• Text excerpt:
Segment Open
# Did Your Child Transition To Their Own Bed Naturally?



## Administrator (Apr 8, 2014)

> Cosleeping is, in many ways, like breastfeeding. Maybe you always knew that you would cosleep, or you just stumbled into it. Perhaps you fell in love with the closeness that cosleeping can create between you and your child's shared sleep, or it was simply the best way for everyone in the house to get some sleep. Either way, there comes a time when you feel that your child is big enough to be sleeping in their own bed. *5 Ways to Transition Your Child Out of Your Bed*


When you transitioned your child to their own bed, did it happen naturally or did you face some challenges?


----------



## Virgotte (Jan 25, 2018)

*Easy transition*

Both transitions for our 2 girls went very smoothly. 
We opted for an extendable toddler bed from Little People's Bedroom and I think it helped a lot.


----------



## AlyssaTallent (Jan 15, 2018)

Oh really great problem(


----------



## a_richards (Jan 23, 2018)

We never did cosleeping because it seems like it would be hard to transition.


----------



## cinthy (Feb 22, 2018)

I'm really happy that everything worked out very well for us too!


----------



## stormborn (Dec 8, 2001)

It happened on it's own, but we don't really stress it either way. By 9 or so it happens rarely, but everyone is welcome to sleep wherever they want.

They've had their own rooms since birth but our master bedroom is set up as a kind of romper room (originally for toddlers during those looong winter days) with two twin beds, one king and one queen all on different levels, so there's plenty of room for everyone.

DH and I sleep different hours (and have an office/library with a bed  ) so it doesn't affect our closeness/sex life.


----------



## Momoflove4 (Oct 20, 2018)

I have 4 girls the older ones have there beds but my 3 year old loves to sleep with me, but I just had a baby and my 3 year old is a very crazy sleeper, I have to fight with her to get her to sleep in her bed, any advice so she don’t feel Like I left her behind, I just do t want her to hurt the newborn.


----------
Segment Closed
• Required work:
Return the stretch of the cosleeping thread from "It happened on" through "(Oct 20, 2018)", copied word for word. The lines after the cosleeping thread aren't needed.

• Data excerpts:
Segment Open
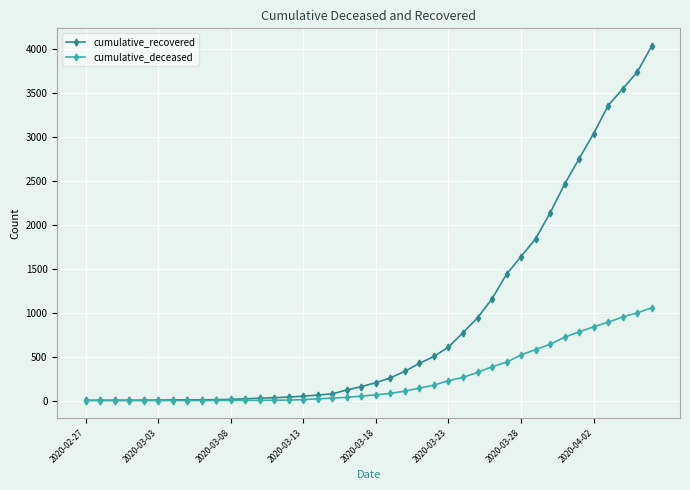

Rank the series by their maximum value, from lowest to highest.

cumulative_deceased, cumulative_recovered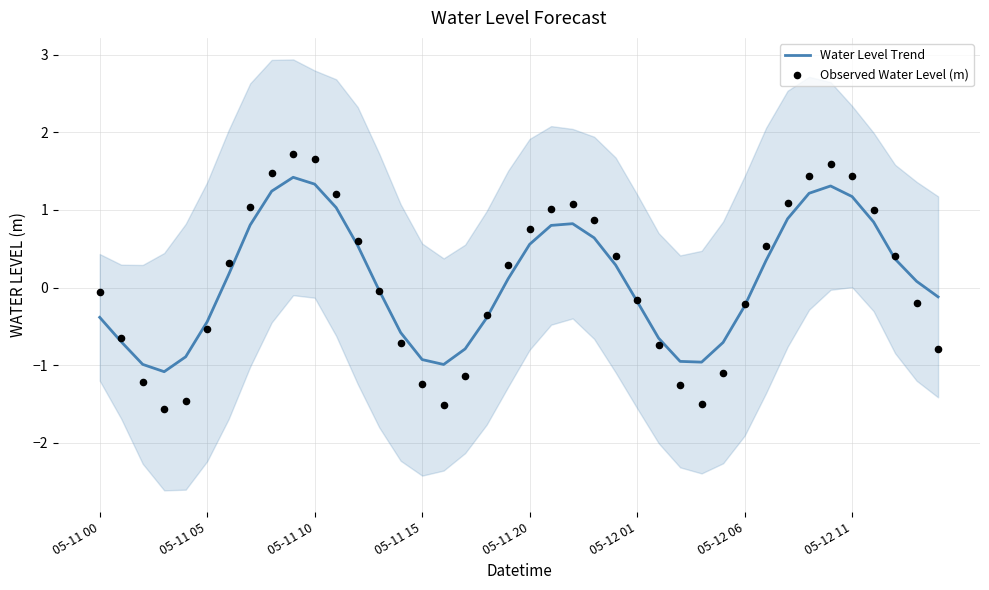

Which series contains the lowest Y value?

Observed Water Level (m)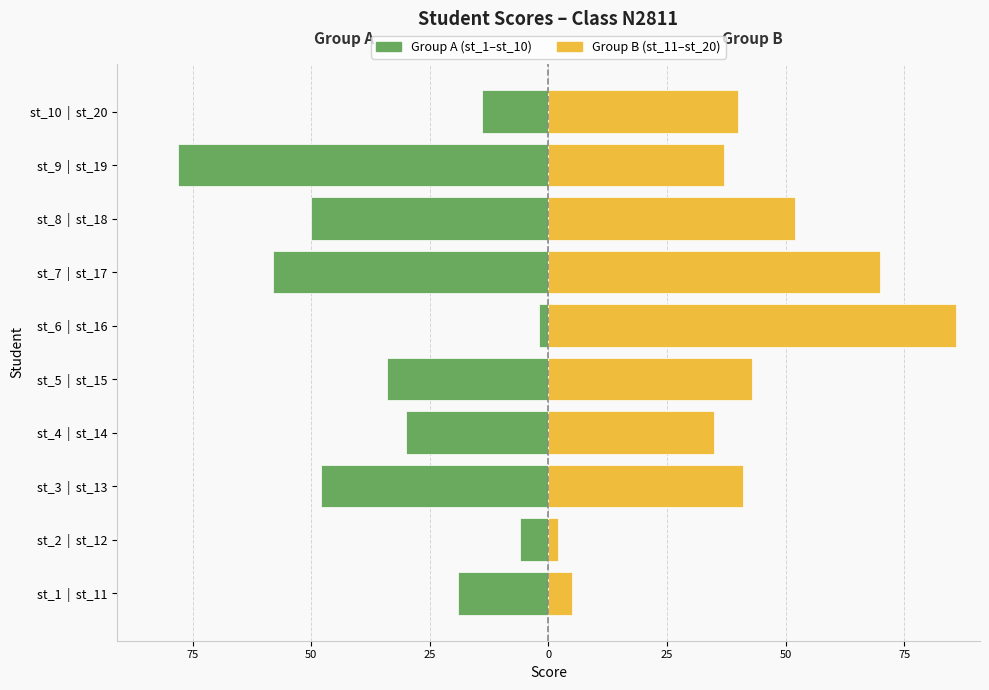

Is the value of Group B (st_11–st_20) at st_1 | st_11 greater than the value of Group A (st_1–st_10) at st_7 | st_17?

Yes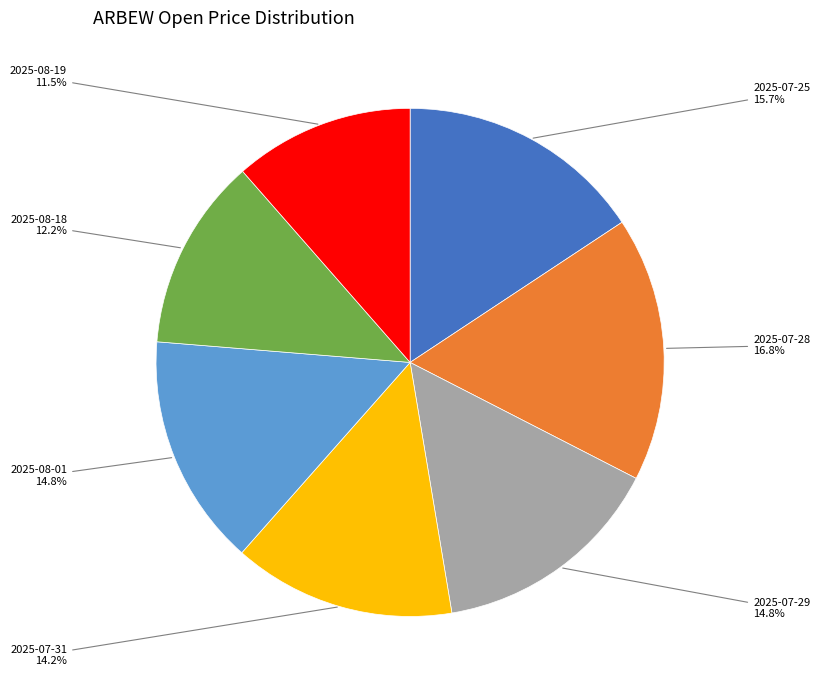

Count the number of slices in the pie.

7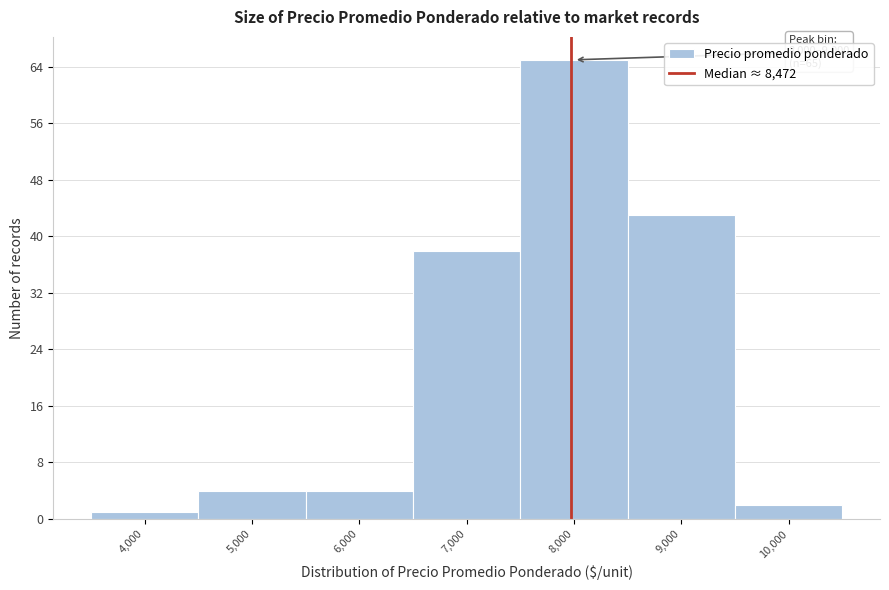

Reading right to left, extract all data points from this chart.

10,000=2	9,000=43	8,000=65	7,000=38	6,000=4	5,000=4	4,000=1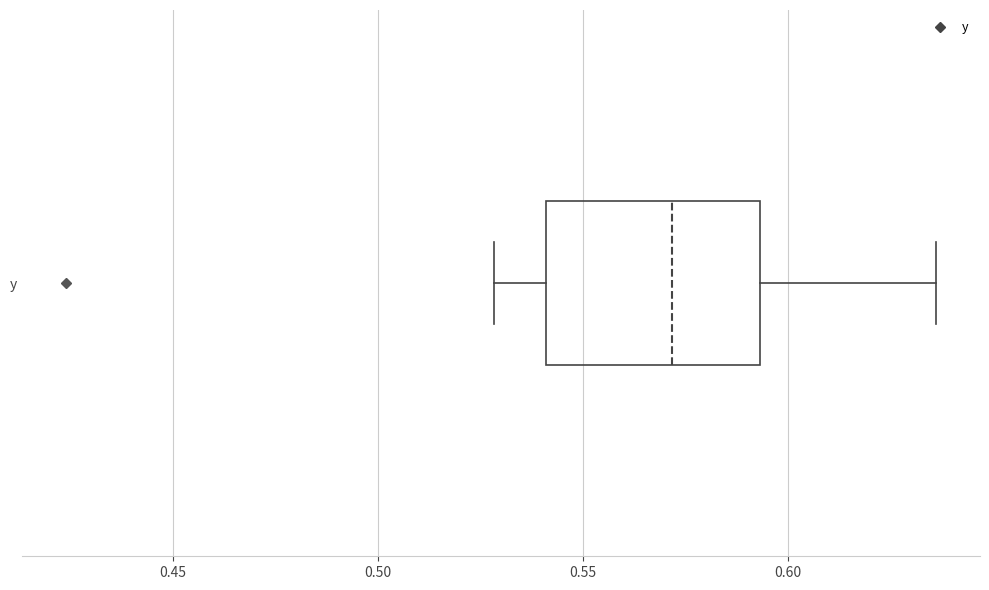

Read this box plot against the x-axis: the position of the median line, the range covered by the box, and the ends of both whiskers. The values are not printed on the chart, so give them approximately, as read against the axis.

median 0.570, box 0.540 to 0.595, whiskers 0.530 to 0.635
Segment Closed
• Your response:
It happened on it's own, but we don't really stress it either way. By 9 or so it happens rarely, but everyone is welcome to sleep wherever they want.

They've had their own rooms since birth but our master bedroom is set up as a kind of romper room (originally for toddlers during those looong winter days) with two twin beds, one king and one queen all on different levels, so there's plenty of room for everyone.

DH and I sleep different hours (and have an office/library with a bed  ) so it doesn't affect our closeness/sex life.


----------



## Momoflove4 (Oct 20, 2018)